Sociétés savantes, institutions officielles et même grandes revues médicales… au cours de ces dernières semaines, plusieurs voix de la communauté scientifique sont montées au créneau pour mettre en garde contre la cigarette électronique. Le feu couvait depuis longtemps et dès cet été, l’OMS avait ouvert le bal, jugeant qu’en l’état actuel des données de la science, la vape ne pouvait être recommandée comme une aide au sevrage.
Depuis, l’épidémie de pathologies pulmonaires liées au vapotage qui sévit aux états-Unis (avec 26 morts et 1 300 personnes atteintes en date du 8 octobre) a accéléré le mouvement en ravivant la crainte d’une toxicité pulmonaire aiguë. Même si la piste du mésusage semble privilégiée (parmi les sujets atteints, 75 % utilisaient des produits issus du cannabis), la cause exacte de cet épisode reste inconnue et la tendance est à la prudence.

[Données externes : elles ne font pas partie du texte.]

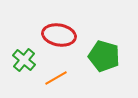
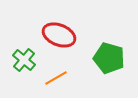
red ellipse: rotated 12 degrees clockwise
green pentagon: moved 5 px right, 2 px down
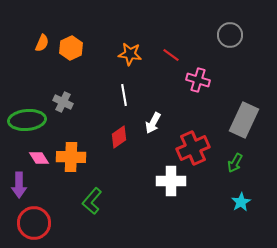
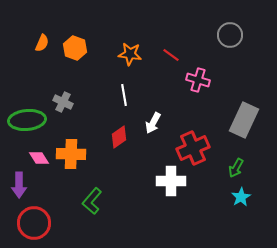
orange hexagon: moved 4 px right; rotated 15 degrees counterclockwise
orange cross: moved 3 px up
green arrow: moved 1 px right, 5 px down
cyan star: moved 5 px up
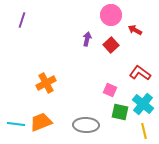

« DON’T smoke, DON’T Vape »
Début Octobre, la Société européenne de pneumologie a donc emboîté le pas à l’OMS et s’est prononcée, lors de son congrès annuel, contre l’usage de la e-cigarette y compris dans une optique de sevrage. Avec son nouveau mot d’ordre, « DON’T smoke, DON’T Vape », la société savante a choisi d’aligner sa position envers tous les nouveaux dérivés du tabac sur celle concernant la cigarette. Dans la même veine, le Lancet a publié samedi un éditorial sans concession appelant à mettre sur le même plan vapotage et cigarette en termes de santé publique. Tout en se montrant moins sévère que l’ERS, la Société de pneumologie de langue française a appelé elle aussi à la prudence. « Nous ne sommes pas pour l’instant dans une posture de bannissement systématique de la cigarette électronique, mais plutôt dans une attitude de restriction drastique des situations dans lesquelles on peut tolérer son utilisation », a expliqué son président lors d’une conférence scientifique. Pour le Pr Nicolas Roche, « l’utilisation de la cigarette électronique ne peut être acceptée que dans le cadre de tentatives de sevrage tabagique, en seconde intention ».
L’innocuité en question
Autant de prises de position qui traduisent le flou persistant autour du rapport bénéfice - risque du vapotage. Avec d’un côté une efficacité en termes de sevrage qui ne convainc pas encore complètement, et de l’autre de plus en plus d’interrogations sur les effets délétères potentiels.
Globalement, tout le tout monde s’accorde sur le fait que l’e-cigarette ne peut être que moins nocive que la cigarette classique. Mais « nous n’avons aucune preuve de son innocuité », insiste Nicolas Roche. Et si « sa toxicité clinique n’est pas démontrée, nous avons des preuves irréfutables de toxicité biologique avec des effets mesurables chez l’animal ». Une étude récente menée chez la souris suggère même que la nicotine vapotée pourrait être cancérogène… Mais pour le Pr Bertrand Dautzenberg (Pitié Salpêtrière, Paris), tabacologue convaincu de l’utilité de la vape, « toutes ces études menées sur des “cellules de poulet” n’ont aucune valeur dans la mesure elles sont conçues à l’avance pour être positives ».
L’efficacité de la cigarette électronique comme outil de sevrage est aussi discutée. En France, Santé publique France estime que 700 000 fumeurs quotidiens ont arrêté de fumer grâce à la cigarette électronique entre 2010 et 2017. Une étude randomisée parue au début de l’année dans le NEJM suggère par ailleurs que la vape serait presque deux fois plus efficace que les substituts nicotiniques, avec des taux d’abstinence de 18 % à un an. Mais ces données sont insuffisantes pour conclure, estiment les pneumologues qui s’inquiètent par ailleurs du fort taux de sujets qui continuent à vapoter une fois sevrés de la cigarette.
Une crainte que balaie le Pr Dautzenberg. « La plupart des vapoteurs s’arrêtent de vapoter rapidement », affirme-t-il, tout en soulignant que « contrairement à la cigarette classique, la vape ne produit pas de pics de nicotine et n’entretient donc pas la dépendance ».
« Je ne suis pas pour la cigarette électronique mais contre le tabac », insiste le tabacologue, qui comme de nombreux addictologues défend la politique du « moins pire ». Il s’inquiète que le bashing actuel de la e-cigarette ne débouche sur une reprise du tabagisme. En septembre, les ventes de e-cigarettes auraient chuté de 20 à 30 %, tandis que celles des cigarettes classiques sont restées stables alors qu’elles baissaient depuis plusieurs mois.